Data excerpt —
+--

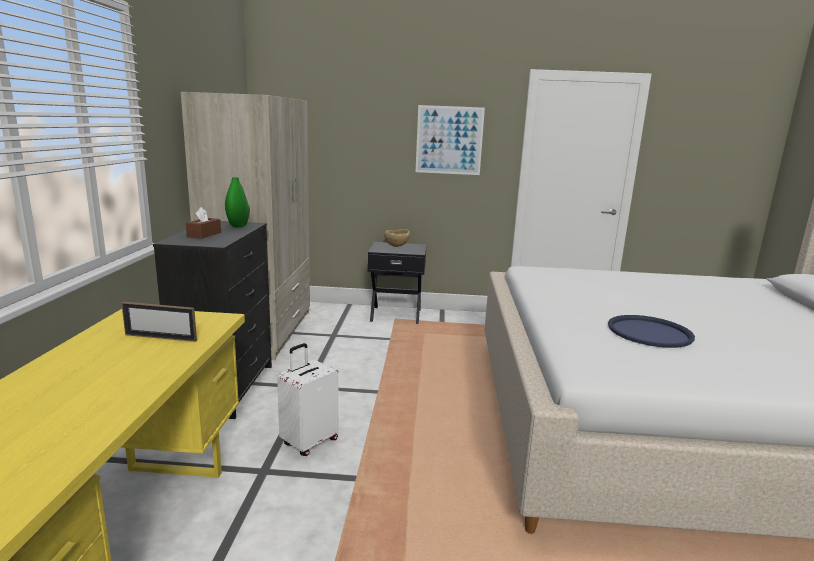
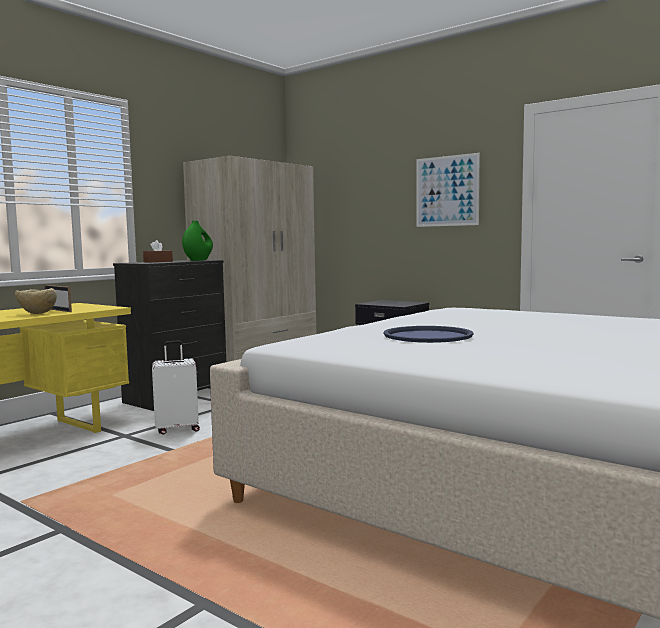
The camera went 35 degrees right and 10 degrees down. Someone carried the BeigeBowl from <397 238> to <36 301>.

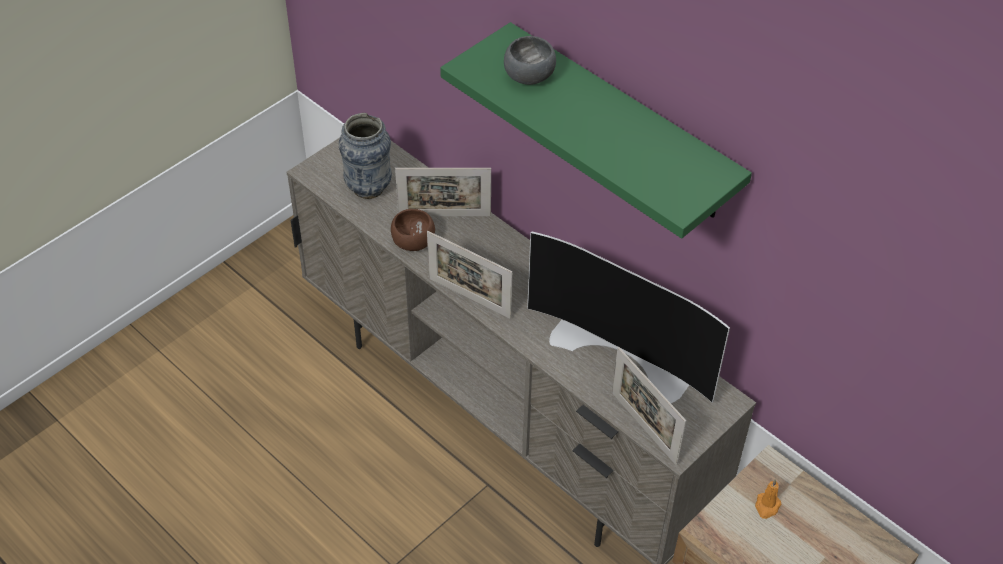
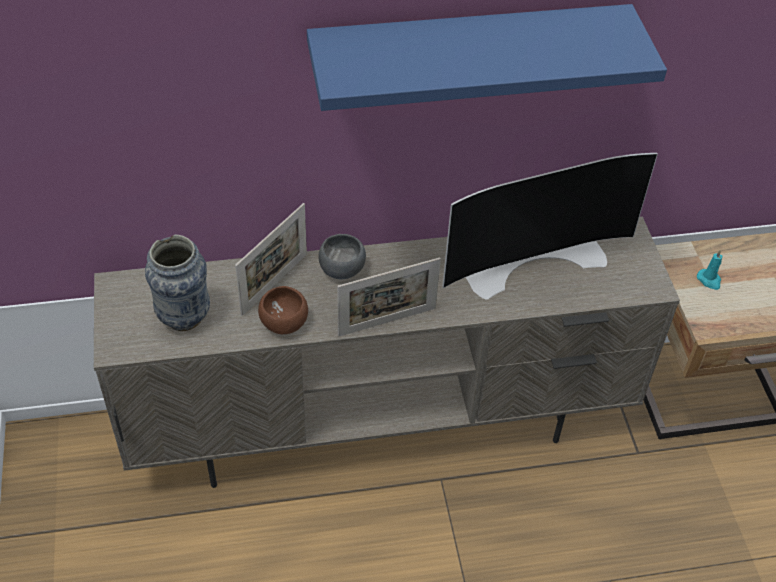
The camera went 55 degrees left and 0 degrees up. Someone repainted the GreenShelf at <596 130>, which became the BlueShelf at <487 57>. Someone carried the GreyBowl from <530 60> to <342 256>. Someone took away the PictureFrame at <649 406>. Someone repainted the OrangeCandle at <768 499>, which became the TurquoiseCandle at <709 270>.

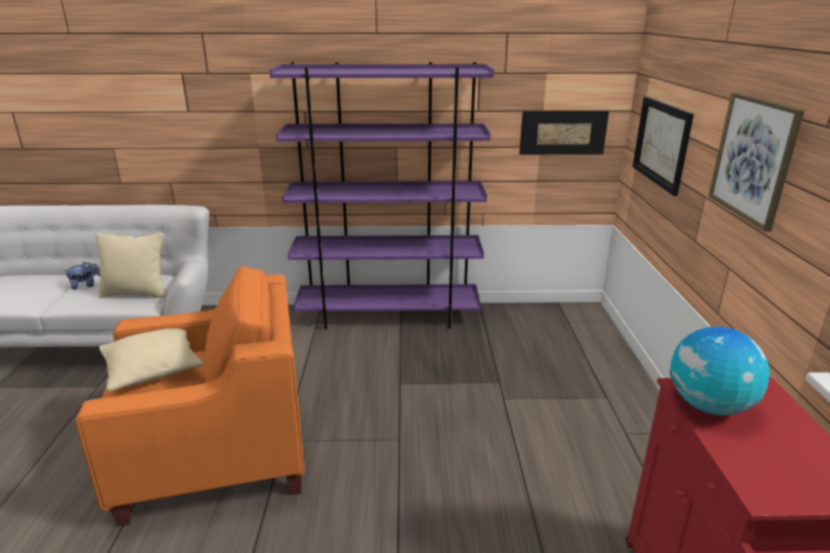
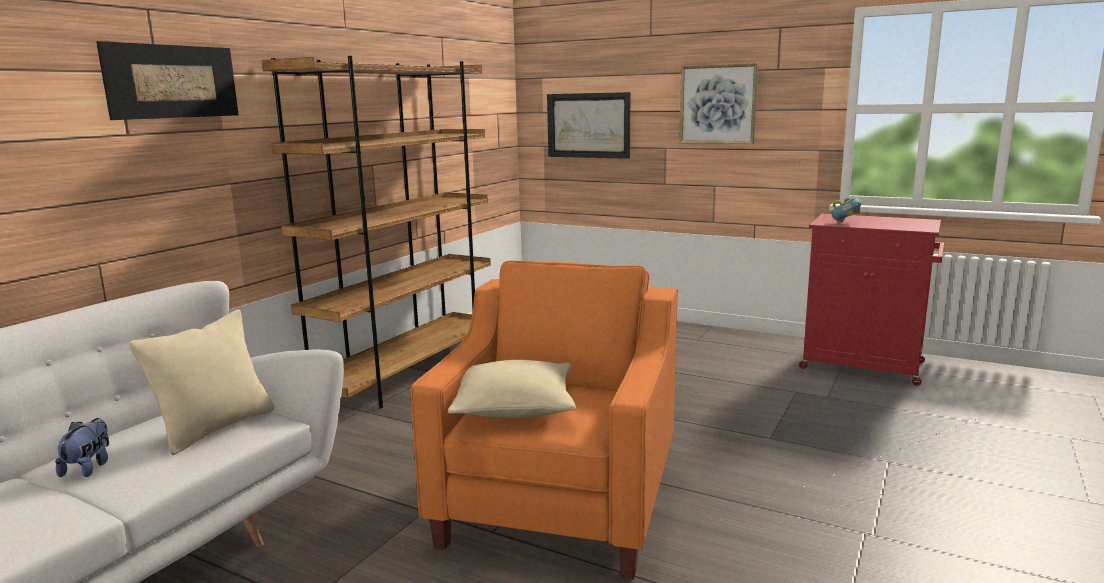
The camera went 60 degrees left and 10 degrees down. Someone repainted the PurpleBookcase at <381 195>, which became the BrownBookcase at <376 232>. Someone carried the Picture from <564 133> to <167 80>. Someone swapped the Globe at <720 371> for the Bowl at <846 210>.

+--

An unaltered copy of the material, without images, should be set down.

The camera went 35 degrees right and 10 degrees down. Someone carried the BeigeBowl from <397 238> to <36 301>.

The camera went 55 degrees left and 0 degrees up. Someone repainted the GreenShelf at <596 130>, which became the BlueShelf at <487 57>. Someone carried the GreyBowl from <530 60> to <342 256>. Someone took away the PictureFrame at <649 406>. Someone repainted the OrangeCandle at <768 499>, which became the TurquoiseCandle at <709 270>.

The camera went 60 degrees left and 10 degrees down. Someone repainted the PurpleBookcase at <381 195>, which became the BrownBookcase at <376 232>. Someone carried the Picture from <564 133> to <167 80>. Someone swapped the Globe at <720 371> for the Bowl at <846 210>.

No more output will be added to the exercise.